* **Work order**:
Whenever a picture appears, omit it, and set down everything else in the records exactly.

* **Supplied data**:
──────────────────────────────

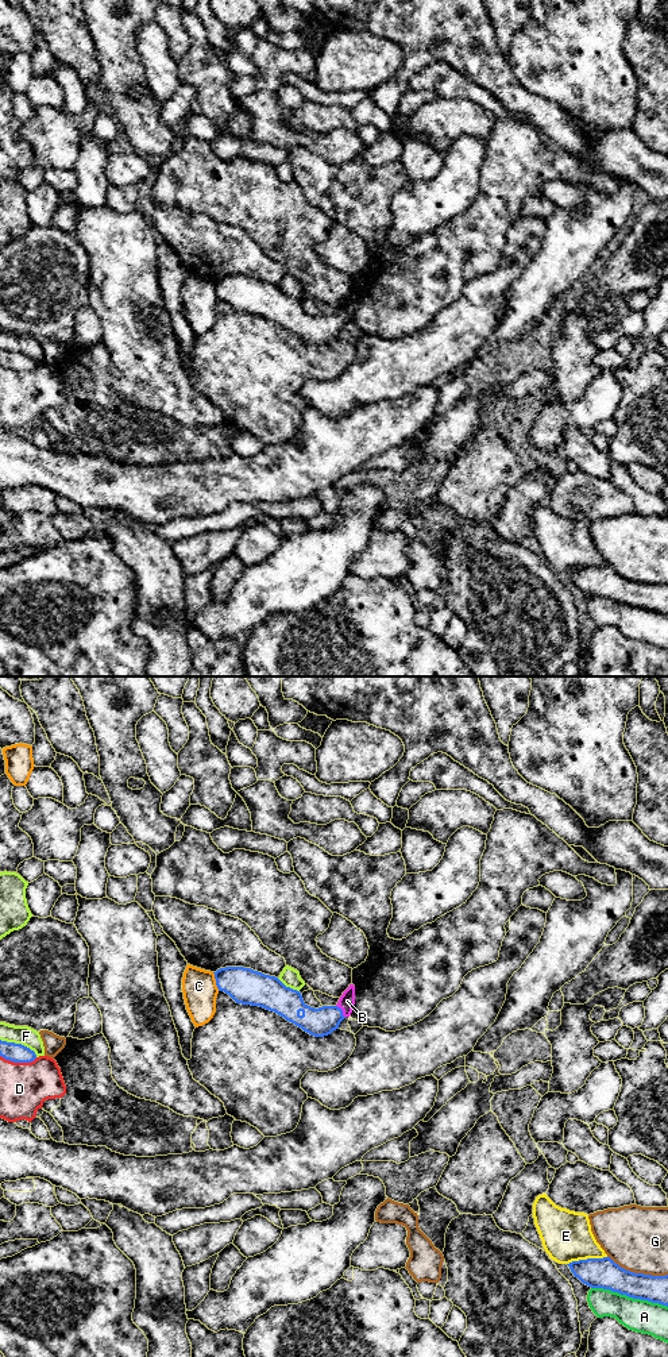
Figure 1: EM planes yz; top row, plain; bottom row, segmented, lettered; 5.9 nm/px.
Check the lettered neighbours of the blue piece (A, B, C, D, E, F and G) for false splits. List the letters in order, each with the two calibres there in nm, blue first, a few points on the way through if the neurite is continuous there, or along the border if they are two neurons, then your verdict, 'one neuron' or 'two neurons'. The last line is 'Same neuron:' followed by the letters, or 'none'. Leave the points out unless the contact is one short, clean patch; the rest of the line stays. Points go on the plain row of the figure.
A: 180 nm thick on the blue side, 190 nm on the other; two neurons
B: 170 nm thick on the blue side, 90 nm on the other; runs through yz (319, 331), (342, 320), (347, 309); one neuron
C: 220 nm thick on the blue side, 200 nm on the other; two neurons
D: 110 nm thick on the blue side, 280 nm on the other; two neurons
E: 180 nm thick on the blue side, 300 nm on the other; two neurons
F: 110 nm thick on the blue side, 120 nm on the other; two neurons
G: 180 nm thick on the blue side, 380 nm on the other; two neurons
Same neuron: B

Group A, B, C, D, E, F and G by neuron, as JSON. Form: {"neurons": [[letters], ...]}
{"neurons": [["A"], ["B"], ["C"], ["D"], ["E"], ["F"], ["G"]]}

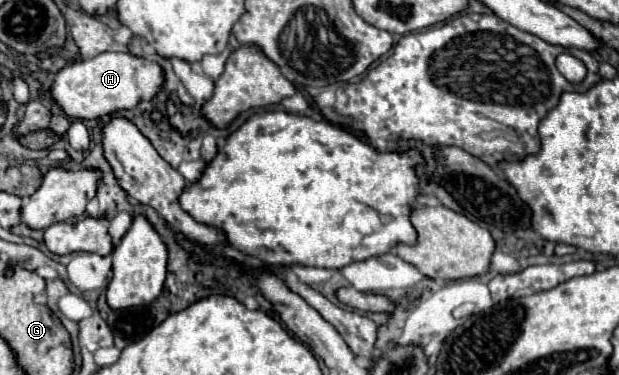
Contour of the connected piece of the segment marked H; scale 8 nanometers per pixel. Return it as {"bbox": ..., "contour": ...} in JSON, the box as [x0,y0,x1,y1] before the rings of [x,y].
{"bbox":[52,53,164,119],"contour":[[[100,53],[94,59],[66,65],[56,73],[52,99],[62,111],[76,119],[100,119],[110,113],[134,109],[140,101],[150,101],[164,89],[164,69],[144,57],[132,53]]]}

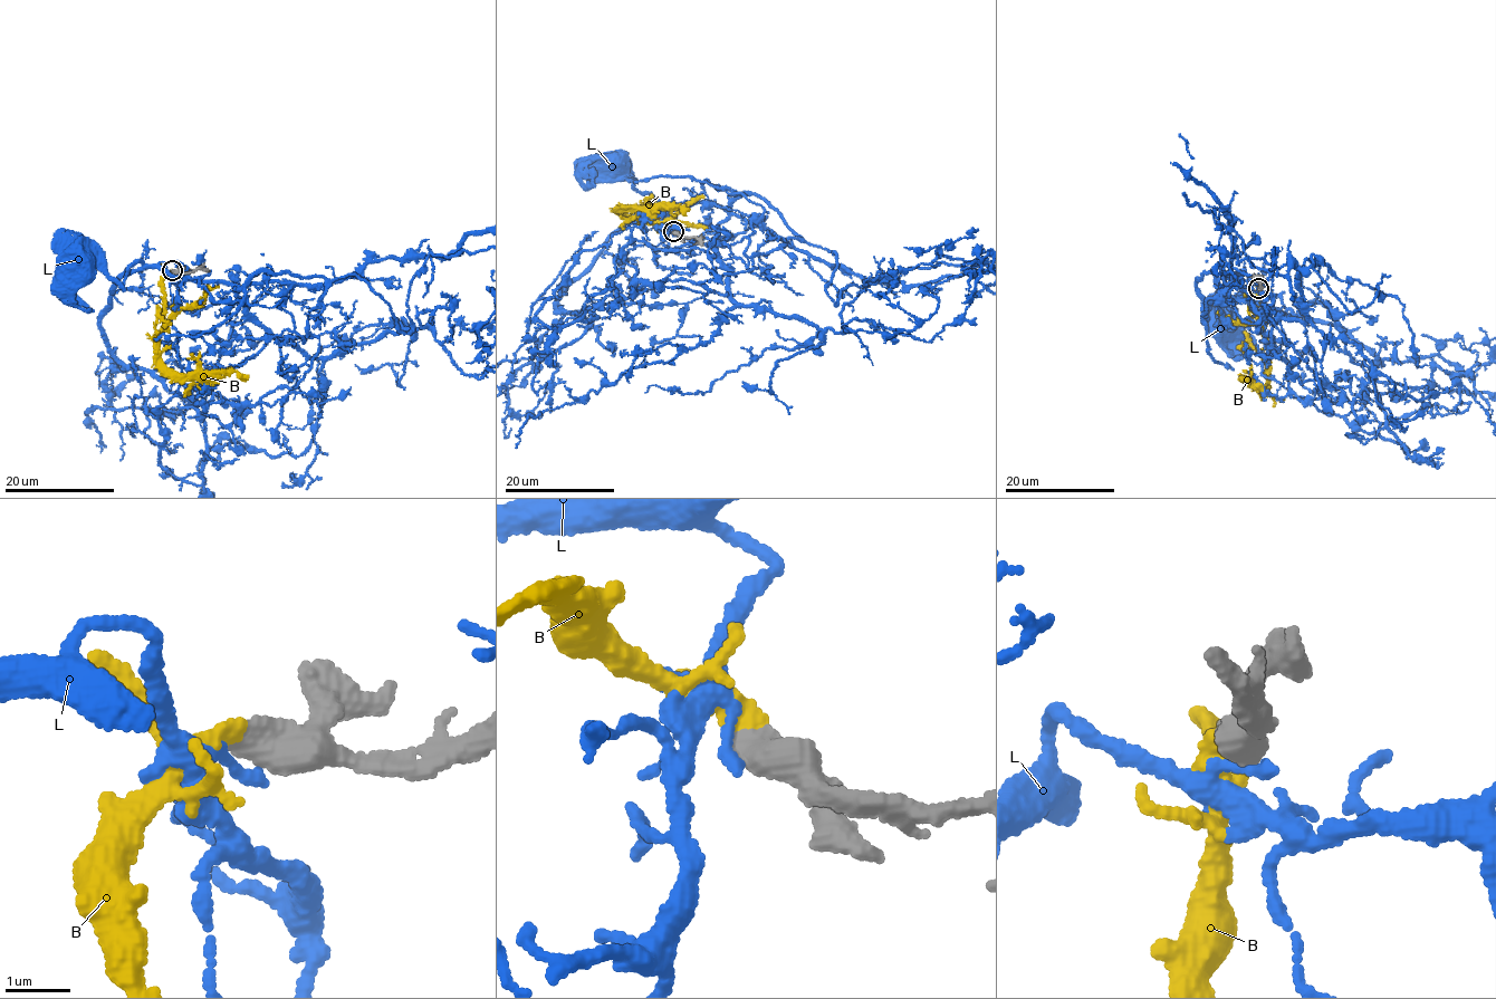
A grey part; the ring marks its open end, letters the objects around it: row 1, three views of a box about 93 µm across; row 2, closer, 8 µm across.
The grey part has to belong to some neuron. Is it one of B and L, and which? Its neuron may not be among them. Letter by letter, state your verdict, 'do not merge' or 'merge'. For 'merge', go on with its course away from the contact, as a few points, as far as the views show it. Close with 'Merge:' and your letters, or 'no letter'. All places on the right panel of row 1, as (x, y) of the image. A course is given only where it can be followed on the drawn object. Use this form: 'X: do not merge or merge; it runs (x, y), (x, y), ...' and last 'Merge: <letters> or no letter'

──────────────────────────────

* **Output below**:
Figure 1: EM planes yz; top row, plain; bottom row, segmented, lettered; 5.9 nm/px.
Check the lettered neighbours of the blue piece (A, B, C, D, E, F and G) for false splits. List the letters in order, each with the two calibres there in nm, blue first, a few points on the way through if the neurite is continuous there, or along the border if they are two neurons, then your verdict, 'one neuron' or 'two neurons'. The last line is 'Same neuron:' followed by the letters, or 'none'. Leave the points out unless the contact is one short, clean patch; the rest of the line stays. Points go on the plain row of the figure.
A: 180 nm thick on the blue side, 190 nm on the other; two neurons
B: 170 nm thick on the blue side, 90 nm on the other; runs through yz (319, 331), (342, 320), (347, 309); one neuron
C: 220 nm thick on the blue side, 200 nm on the other; two neurons
D: 110 nm thick on the blue side, 280 nm on the other; two neurons
E: 180 nm thick on the blue side, 300 nm on the other; two neurons
F: 110 nm thick on the blue side, 120 nm on the other; two neurons
G: 180 nm thick on the blue side, 380 nm on the other; two neurons
Same neuron: B

Group A, B, C, D, E, F and G by neuron, as JSON. Form: {"neurons": [[letters], ...]}
{"neurons": [["A"], ["B"], ["C"], ["D"], ["E"], ["F"], ["G"]]}

Contour of the connected piece of the segment marked H; scale 8 nanometers per pixel. Return it as {"bbox": ..., "contour": ...} in JSON, the box as [x0,y0,x1,y1] before the rings of [x,y].
{"bbox":[52,53,164,119],"contour":[[[100,53],[94,59],[66,65],[56,73],[52,99],[62,111],[76,119],[100,119],[110,113],[134,109],[140,101],[150,101],[164,89],[164,69],[144,57],[132,53]]]}

A grey part; the ring marks its open end, letters the objects around it: row 1, three views of a box about 93 µm across; row 2, closer, 8 µm across.
The grey part has to belong to some neuron. Is it one of B and L, and which? Its neuron may not be among them. Letter by letter, state your verdict, 'do not merge' or 'merge'. For 'merge', go on with its course away from the contact, as a few points, as far as the views show it. Close with 'Merge:' and your letters, or 'no letter'. All places on the right panel of row 1, as (x, y) of the image. A course is given only where it can be followed on the drawn object. Use this form: 'X: do not merge or merge; it runs (x, y), (x, y), ...' and last 'Merge: <letters> or no letter'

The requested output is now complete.